Your feet are wrapped in rags, because the shoes gape with holes. And you catch a glimpse of yourself in the reflective surface of an office-complex window. For a little while you see what they see – failure writ large, ugliness on an epic scale; and not just your scars but your lank, greasy hair; a face smeared with dirt and scratches, and lined with all these hard years. Is this you? Yes, but how did it become you? Isn’t that what really matters?
You remember that it’s your birthday.
And you remember a time when you were all dressed in white and when you said ‘I do’ and you meant it with all your heart. And okay, he did too. And he was gorgeous, and bright like the sun, and always giving you things and telling you how beautiful you were, and if he could see you now and see what you’ve become and see the ugliness inside and out… You don’t know why he left, but you imagine sometimes that he looked into future and saw this image in all its horror and didn’t want to be married to it.
Chicken-Egg though? Chicken-Egg?
He always liked shiny things. After the accident, once you were no longer shiny...
You know about a bakery where the guy who works the mornings might give you a couple of stale croissants, or maybe the end of a loaf of bread, not quite big enough to make a whole loaf. He’s affable and awkward, trying too hard to convince you both that he sees you as something other than sad and slightly monstrous. But at least he does try. And at least the hard croissants fill that empty pain in your gut.
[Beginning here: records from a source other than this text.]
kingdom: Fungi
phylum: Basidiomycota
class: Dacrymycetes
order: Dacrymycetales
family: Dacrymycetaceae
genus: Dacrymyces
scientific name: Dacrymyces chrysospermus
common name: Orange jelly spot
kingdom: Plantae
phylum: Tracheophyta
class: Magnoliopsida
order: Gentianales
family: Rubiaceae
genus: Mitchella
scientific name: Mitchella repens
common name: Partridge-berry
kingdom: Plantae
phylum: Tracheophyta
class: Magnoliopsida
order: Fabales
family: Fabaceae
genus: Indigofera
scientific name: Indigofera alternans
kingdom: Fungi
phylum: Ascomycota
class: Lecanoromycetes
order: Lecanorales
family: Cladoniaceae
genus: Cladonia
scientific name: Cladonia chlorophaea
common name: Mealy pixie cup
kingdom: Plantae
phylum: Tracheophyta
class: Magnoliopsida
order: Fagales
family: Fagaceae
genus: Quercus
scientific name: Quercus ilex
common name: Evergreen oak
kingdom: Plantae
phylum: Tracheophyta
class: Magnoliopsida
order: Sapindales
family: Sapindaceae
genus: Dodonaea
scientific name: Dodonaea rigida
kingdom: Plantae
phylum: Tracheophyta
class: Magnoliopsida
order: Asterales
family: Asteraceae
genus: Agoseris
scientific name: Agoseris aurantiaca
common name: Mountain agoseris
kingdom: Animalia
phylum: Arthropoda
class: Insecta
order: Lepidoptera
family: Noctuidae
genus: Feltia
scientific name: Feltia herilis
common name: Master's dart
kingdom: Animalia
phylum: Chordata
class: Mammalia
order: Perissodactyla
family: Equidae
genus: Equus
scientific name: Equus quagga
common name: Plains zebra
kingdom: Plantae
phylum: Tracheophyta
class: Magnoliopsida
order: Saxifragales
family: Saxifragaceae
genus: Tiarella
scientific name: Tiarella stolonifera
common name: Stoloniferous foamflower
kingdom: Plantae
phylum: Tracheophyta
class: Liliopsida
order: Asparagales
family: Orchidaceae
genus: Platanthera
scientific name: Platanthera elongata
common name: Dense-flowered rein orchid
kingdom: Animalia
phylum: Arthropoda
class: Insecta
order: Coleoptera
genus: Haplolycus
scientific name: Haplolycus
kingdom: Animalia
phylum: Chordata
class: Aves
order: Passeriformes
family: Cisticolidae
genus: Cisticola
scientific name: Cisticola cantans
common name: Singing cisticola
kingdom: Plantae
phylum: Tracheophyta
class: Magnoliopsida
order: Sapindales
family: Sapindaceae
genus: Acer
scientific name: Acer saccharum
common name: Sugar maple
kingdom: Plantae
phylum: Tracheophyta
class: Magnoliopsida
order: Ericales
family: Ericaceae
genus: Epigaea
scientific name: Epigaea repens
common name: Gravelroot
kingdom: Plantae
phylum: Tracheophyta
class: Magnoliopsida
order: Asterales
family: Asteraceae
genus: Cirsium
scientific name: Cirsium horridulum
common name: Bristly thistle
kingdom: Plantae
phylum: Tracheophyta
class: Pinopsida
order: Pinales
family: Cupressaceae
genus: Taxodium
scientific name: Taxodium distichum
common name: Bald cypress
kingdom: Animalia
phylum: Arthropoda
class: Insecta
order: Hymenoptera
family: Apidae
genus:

He’s not here today though. Instead there’s the young, white-haired guy. And he sees you and his face screws in unedited revulsion. “You move along,” he says, “you move along or I will call the cops.”
So you move along.
Later in the morning there are TVs all playing in a shop window. You stop to watch. And there are four American children – you can tell, you can see the difference – all walking up to a big old villa. And that villa, you’ve seen it before, not in reality, not that one, but another one. So much the same. You grew up in it. You were promising, you were going to make something out of your life. You were going to make them proud.
You wonder if they tell people you’re dead.
Through the door, four teenagers, into a kitchen that’s so reminiscent, into a kitchen where there’s pancakes being made, and maple syrup being swirled on them, and bananas, and a sauce that might be made of cherries. At home your mum would have been swooping a cheery pie out of the oven, and the radio would be playing too loud, and there’d be all of you talking at once. Heaven should be something like that.
At the shelter you can take a shower. A big line of showers, with no personal privacy, and the water is lukewarm sometimes, a bit less than that at other times. And you keep your bag of remaining possessions always within reach, even as the soap flows down, and you see the ravages of time and circumstance up close and confronting. Did you do this to yourself? You can’t even remember. You can’t even remember why you’re like this now.
You put on the new clothes you picked up at the op-shop where they looked at you like you shouldn’t be in there. You don’t know if you can brush all that mess out of your hair, so you just hack most of it out of the way with scissors. You count the money you’ve hollowed yourself out for – sitting quietly in a corner, eyes down, whispering ‘change, please’ to strangers as they walked past. This is enough. You think: this is just enough.
Lunch is scrambled eggs on old toast. You eat as much as you can. You wonder if they’ll notice if you go back for more. Please, sir…
You don’t know if they’ll welcome you with open arms. You don’t know if they’ll slam the door in your face. Where you’ll keep going to if the do. But you know this: you’re young enough to start again, you’re young enough to give life a second chance, to let it give you one. You know: Enough! This is no way to live, and if you let it, it’ll become no way to die.
So you wait at the bus stop. You sit in the highbacked seat and watch the road go by, and the city slide out of view. You watch the grass snap by, and the sheep graze in the fields. At the bus stop you wrap your new scarf around your neck, try to tidy your hair. And you walk those three blocks to where the villa is waiting, where you think it’ll be the way you remember it.